Description of the task => Extend the passage on the plagioclase growth-limiting component and CaO diffusivity, beginning immediately after its final sentence.
***** Passage provided
Crystal-Growth Limiting Component
The component with the smallest flux that limits crystal growth can be identified from comparing the compositional profiles in the experimental melts as a function of distance from plagioclase interface (Figure 3). The source of a given component is assumed to be exhausted when the component profile shows a flat slope at the equilibrium concentration expected at Pf. Al2O3 did not reach equilibrium at Pf after 7 or 17 days (positive slopes and profile #8 far from equilibrium concentration). The Na2O profile looks flat at 17 days, but the large analytical scatter makes it inherently untrustworthy. In contrast, CaO is the only component showing equilibrium concentrations after 7 days (and also after 17 days) at Pf = 75 MPa. CaO is also the component with the lowest concentrations (~1–2 wt%) and the smallest slopes of the profile lines (which give an indication of the magnitude of the flux), explaining why it gets depleted first. Therefore, we chose CaO as the plagioclase growth limiting component.
Thus, solving (6) requires knowing DCaO. Ca diffusivity values are particularly variable in dry rhyolitic melts, with logDCaO ranging from about −11 m2/s at 1,400°C to −13 m2/s at 900°C [data compiled in Zhang (2010)]. In H2O-rich (3.6-6.3 wt%) melts, Baker and Bossanyi (1994) measured logDCaO of the order of −11 to −10 m2/s for temperatures from 1,100 to 1,400°C, highlighting the strong effect of H2O on the diffusion coefficient of CaO. In a Ca-doped (<0.1 wt%) haplogranite, Mungall et al. (1999) measured logDCaO from −14 m2/s at 1,137°C to −11 m2/s at 1,600°C in dry conditions, reaching −11 m2/s at 1,300°C and −10 m2/s at 1,600°C with 3.7 wt% added H2O. In conclusion, none of the above DCaO have been determined for pressure, temperature and H2O content conditions relevant to the experiments of Mollard et al. (2012), Therefore, we deduce D from the experimental data using a non-dimensional form of (6). The solution is also in a non-dimensional form (i.e., independent of D) and must be transformed back into a dimensional form using an adequate D.
**********
***** Supplied records
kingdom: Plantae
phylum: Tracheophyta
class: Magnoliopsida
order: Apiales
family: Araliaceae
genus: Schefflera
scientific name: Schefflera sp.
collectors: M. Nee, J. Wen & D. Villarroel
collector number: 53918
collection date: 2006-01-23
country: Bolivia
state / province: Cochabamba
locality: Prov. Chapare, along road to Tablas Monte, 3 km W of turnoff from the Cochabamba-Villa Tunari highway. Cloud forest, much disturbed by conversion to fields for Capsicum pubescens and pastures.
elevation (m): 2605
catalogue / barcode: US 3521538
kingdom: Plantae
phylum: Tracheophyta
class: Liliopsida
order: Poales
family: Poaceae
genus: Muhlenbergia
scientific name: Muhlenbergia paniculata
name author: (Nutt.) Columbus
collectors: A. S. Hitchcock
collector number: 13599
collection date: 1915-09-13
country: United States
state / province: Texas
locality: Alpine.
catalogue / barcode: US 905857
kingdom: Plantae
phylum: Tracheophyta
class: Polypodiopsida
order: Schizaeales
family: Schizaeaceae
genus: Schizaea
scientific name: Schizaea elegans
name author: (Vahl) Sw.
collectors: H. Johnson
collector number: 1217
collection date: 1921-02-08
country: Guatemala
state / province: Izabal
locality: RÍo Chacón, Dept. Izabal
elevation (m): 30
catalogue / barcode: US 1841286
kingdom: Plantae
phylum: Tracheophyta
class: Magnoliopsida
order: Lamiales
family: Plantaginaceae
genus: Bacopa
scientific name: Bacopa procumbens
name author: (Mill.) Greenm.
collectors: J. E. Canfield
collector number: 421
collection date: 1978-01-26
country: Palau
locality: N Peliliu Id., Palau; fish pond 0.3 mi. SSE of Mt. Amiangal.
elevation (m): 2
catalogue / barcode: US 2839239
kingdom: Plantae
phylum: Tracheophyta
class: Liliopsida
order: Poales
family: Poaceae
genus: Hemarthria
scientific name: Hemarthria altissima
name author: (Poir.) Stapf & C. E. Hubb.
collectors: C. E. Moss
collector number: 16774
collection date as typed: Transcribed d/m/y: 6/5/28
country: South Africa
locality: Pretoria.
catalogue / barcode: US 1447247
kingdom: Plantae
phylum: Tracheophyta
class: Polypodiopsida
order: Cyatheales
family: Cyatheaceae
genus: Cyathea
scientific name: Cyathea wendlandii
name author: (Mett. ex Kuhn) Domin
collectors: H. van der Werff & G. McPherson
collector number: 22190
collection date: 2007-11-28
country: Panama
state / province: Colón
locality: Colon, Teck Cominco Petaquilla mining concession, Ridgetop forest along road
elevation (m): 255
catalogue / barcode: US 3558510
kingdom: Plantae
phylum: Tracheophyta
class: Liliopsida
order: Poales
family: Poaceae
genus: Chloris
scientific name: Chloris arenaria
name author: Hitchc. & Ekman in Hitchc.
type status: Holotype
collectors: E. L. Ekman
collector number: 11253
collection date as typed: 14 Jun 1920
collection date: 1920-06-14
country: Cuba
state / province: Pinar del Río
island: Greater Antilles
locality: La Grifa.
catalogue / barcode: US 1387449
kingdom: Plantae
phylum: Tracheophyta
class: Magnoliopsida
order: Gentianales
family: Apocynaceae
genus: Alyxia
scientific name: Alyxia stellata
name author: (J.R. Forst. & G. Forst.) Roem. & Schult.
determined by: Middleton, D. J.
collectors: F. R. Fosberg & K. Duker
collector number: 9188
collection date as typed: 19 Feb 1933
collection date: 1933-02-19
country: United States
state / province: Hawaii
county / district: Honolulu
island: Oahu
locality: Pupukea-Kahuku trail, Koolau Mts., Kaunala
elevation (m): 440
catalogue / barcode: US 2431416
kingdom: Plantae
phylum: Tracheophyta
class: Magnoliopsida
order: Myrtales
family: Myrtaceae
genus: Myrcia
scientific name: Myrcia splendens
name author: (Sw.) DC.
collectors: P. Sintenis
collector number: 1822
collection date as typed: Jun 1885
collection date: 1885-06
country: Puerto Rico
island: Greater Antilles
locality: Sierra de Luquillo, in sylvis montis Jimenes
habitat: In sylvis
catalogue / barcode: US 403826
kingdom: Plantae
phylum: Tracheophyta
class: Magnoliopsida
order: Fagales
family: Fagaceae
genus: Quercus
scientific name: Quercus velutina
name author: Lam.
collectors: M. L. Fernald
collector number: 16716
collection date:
**********
Response =>
Results of the Plagioclase Growth Simulations
Following the methodology given in section § Non-Dimensional System, we performed simulations at Pf = 100, 75, and 50 MPa, the results of which are given in Table 3 and Figure 4. The simulations freely adjust acalc (calculated a) and DCaO in order to best fit the experimental data. For ΔTeff = 55°C, the calculation suggests a couple of acalc and DCaO of 180 μm and 8.4 × 10−14 m2/s, respectively (Figure 4A). For ΔTeff = 80°C, acalc and DCaO are 118 μm and 4.4 × 10−15 m2/s, respectively (Figure 4B). For ΔTeff = 110°C, acalc and DCaO are 67 μm and 1.1 × 10−15 m2/s, respectively (Figure 4C).
Figure 4. Time evolution of the plagioclase crystal size (half-length of the ten longest long-axes; L/2) for a growth limited by the diffusion of CaO (DCaO), following Fick's diffusion equations considering a time-advancing crystal-melt interface in a finite reservoir. (A) ΔTeff = 55°C; (B) ΔTeff = 80°C, and (C) ΔTeff = 110°C a gives the characteristic length of the system determined from the experimental samples, as given in Table 3. The red dots represent the experimental data, as given in Figure 1C. The plain blue curves show the results for the model adjusting both, the characteristic length of the system (acalc) and DCaO, in order to best fit the experimental data. The dashed green lines show the results for the model adjusting DCaO with a fixed to the experimental value.
Fixing a to the measured values does not allow a good fitting of the experimental data, but the calculated DCaO are of the same order of magnitude. In the worst case, i.e., for ΔTeff of 110°C, the calculation returns DCaO of 0.7 × 10−15 m2/s instead of 1.1 × 10−15 m2/s when calculated for both parameters being adjusted (i.e., about twice as slow; Figure 4).
In the section below, we discuss the results of the crystallization modeling in terms of validation and implications for volcanic systems.
New Constraints on the Plagioclase-Rhyolite Interfacial Energy (σ)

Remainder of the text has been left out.